More often than not major shifts in public policy arise not from great debate in the halls of Congress but through the actions of some part of the vast bureaucracy of the United States government. The decision by Sheila Bair and the FDIC to sell Bank United of Florida to a consortium of private equity players may mark such a policy change.
Earlier this week, Bank United was seized by the FDIC and sold to a consortium of private equity firms. The acquirers included WL Ross & Co. LLC, Carlyle Investment Management L.L.C., Blackstone Capital Partners V L.P., Centerbridge Capital Partners, L.P., LeFrak Organization, Inc, The Wellcome Trust, Greenaap Investments Ltd. and East Rock Endowment Fund. Details of the transaction can be found at the FDIC’s website. The short version is that the companies mentioned above formed a new company which they capitalized with $900 million and and into which the FDIC transferred most of the assets and deposits of Bank United.
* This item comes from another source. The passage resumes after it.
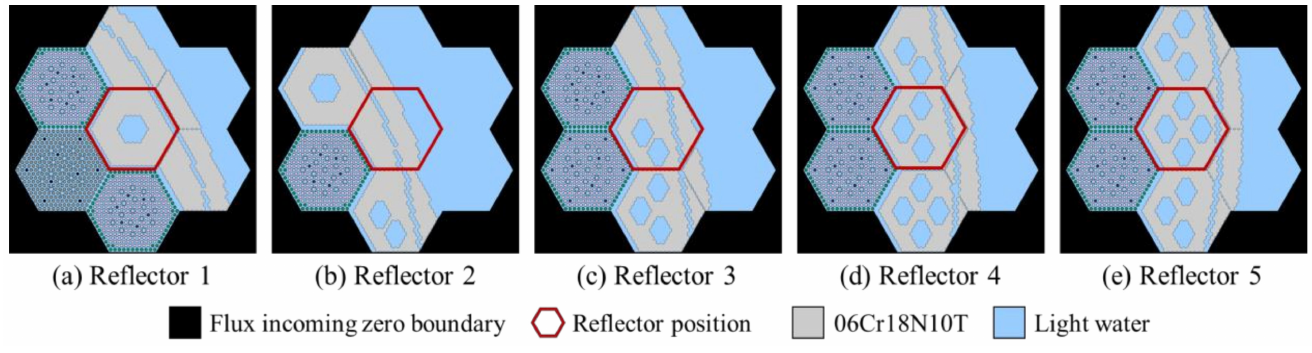
Figure 6. Radial layout of 2D radial reflector model.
The FDIC entered into a loss sharing arrangement with the acquirors.
It’s all pretty standard stuff with the exception of the nature of the business of the acquiring companies. They are all private equity players. This actually marks the second acquisition of a failed bank by private equity. IndyMac was sold last fall to a consortium of private equity companies that included funds controlled by Christopher Flowers, George Soros and Michael Dell.
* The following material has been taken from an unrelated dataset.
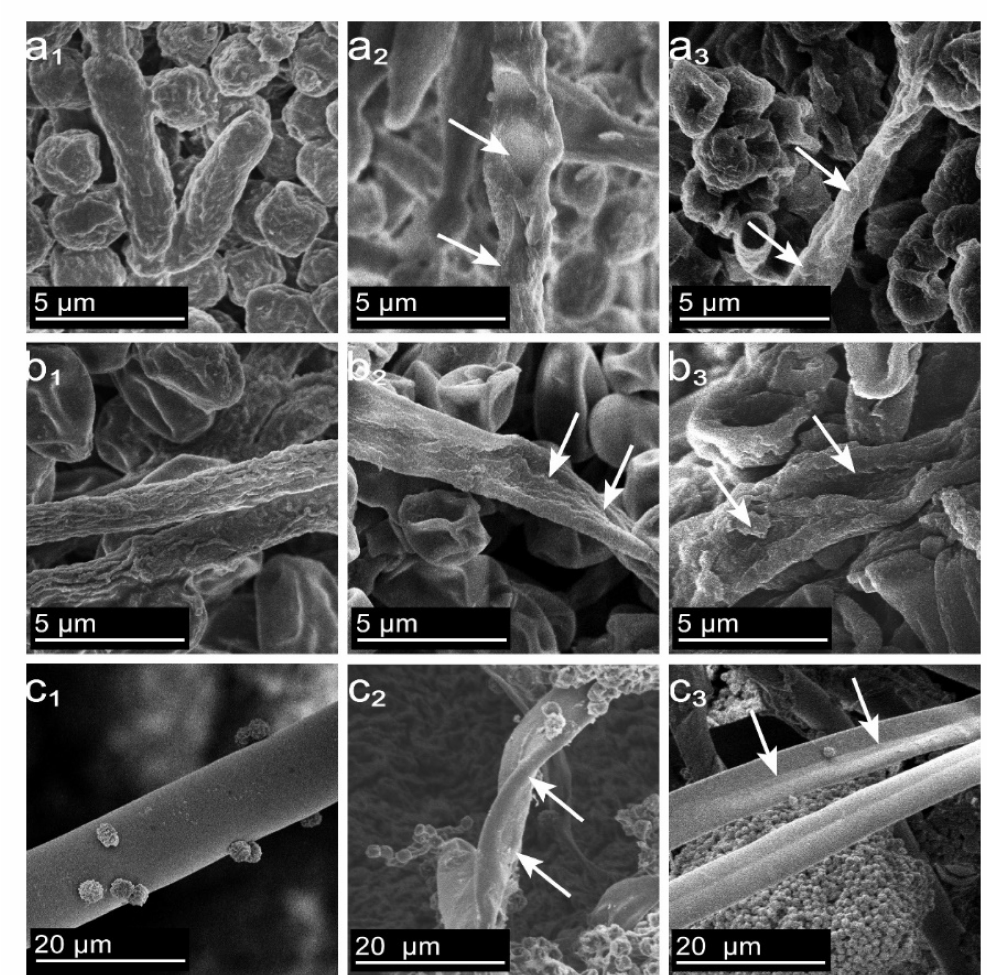
Figure 5. Effect of dodecylpyridinium chloride treatment on the surface morphology of mycelium of bamboo material (( a – c ) PC, TV, and AN, respectively; subscripts ( 1 – 3 ) are control, MIC, and MFC,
One thing that you might note about both deals is that they’re split among a group of PE companies. On its face, that’s a bit peculiar because the investments are of a size that could easily be swallowed by any one of them individually. There is good reason why all of them are acting in concert.
The bank holding company laws deem any ownership of a depository institution in excess of 25% to constitute effective control. Once an individual or company passes this threshold they are subject to supervision and regulation by the Fed. Not something that most PE companies relish, hence they split the deal amongst themselves in order to stay under the limit. The Fed has not spoken publicly about this sort of arrangement but according to the NYT they have told the companies privately that they consider the arrangements to be nothing more than a subterfuge.
So why should all of this matter? Well, the U.S. has a long history of not allowing commercial enterprises to own or control banks. The theory being that such control could lead to unacceptable concentrations of economic power as well as call into question the independent assessment of credit risk if the banks were to extend credit to related entities. In fact, during the early part of the twentieth century such concentrations of power did exist and led to the enactment of laws to prevent the abuses that arose.
Which brings us to the current situation. The PE guys naturally argue that times are different now, that there is more and better bank supervision and they can wall off the banks so that they won’t veer off into undesirable activities. They also suggest that the amount of money they can bring to the table to recapitalize the banking system is substantial and given the needs they should be allowed a seat at that table. Whether they would in fact operate in this matter might be a matter for conjecture save for the recent history of the ownership of two Japanese banks by PE firms.
As detailed in a Bloomberg article, two Japanese banks Shinsei and Aozora were acquired a few years ago by American PE firms; Shinzei by Christopher Flowers (one of the buyers of IndyMac) and Aozoro by Cerberus (the owner until recently of Chrysler and GMAC). Both invested heavily in overseas transactions sponsored by their PE owners and both paid a heavy price. Shinsei has booked over $1 billion in losses related to investments in Lehman Brothers and Hypo Bank, a troubled German real estate bank. Aozora is suffering as well having taken losses on investments in subprime mortgages, GMAC and Bernard Madoff’s funds.
So now the FDIC has elected to turn decades of banking law and practice on its head. Admittedly, the sales appear to conform to the rule of law but so have so many of the other abuses that have come to light recently. The agency has indicated (link here) that it might soon release some policy guidelines for the purchase of failed banks by private equity firms. In other words, having arguably exceeded its authority already, the FDIC intends to legitimize a suspect experiment via regulation.
Whether PE should be allowed to own banks is a topic that should be open for debate. In fact, it properly belongs within the debate that we have all been promised but have yet to see or hear concerning the changes needed to shore up a suspect banking system. There seems widespread agreement that the discussions will involve new and more active regulation. Therefore, it seems somewhat incongruous that the FDIC should be unilaterally engaged in what amounts to deregulation at this point in time.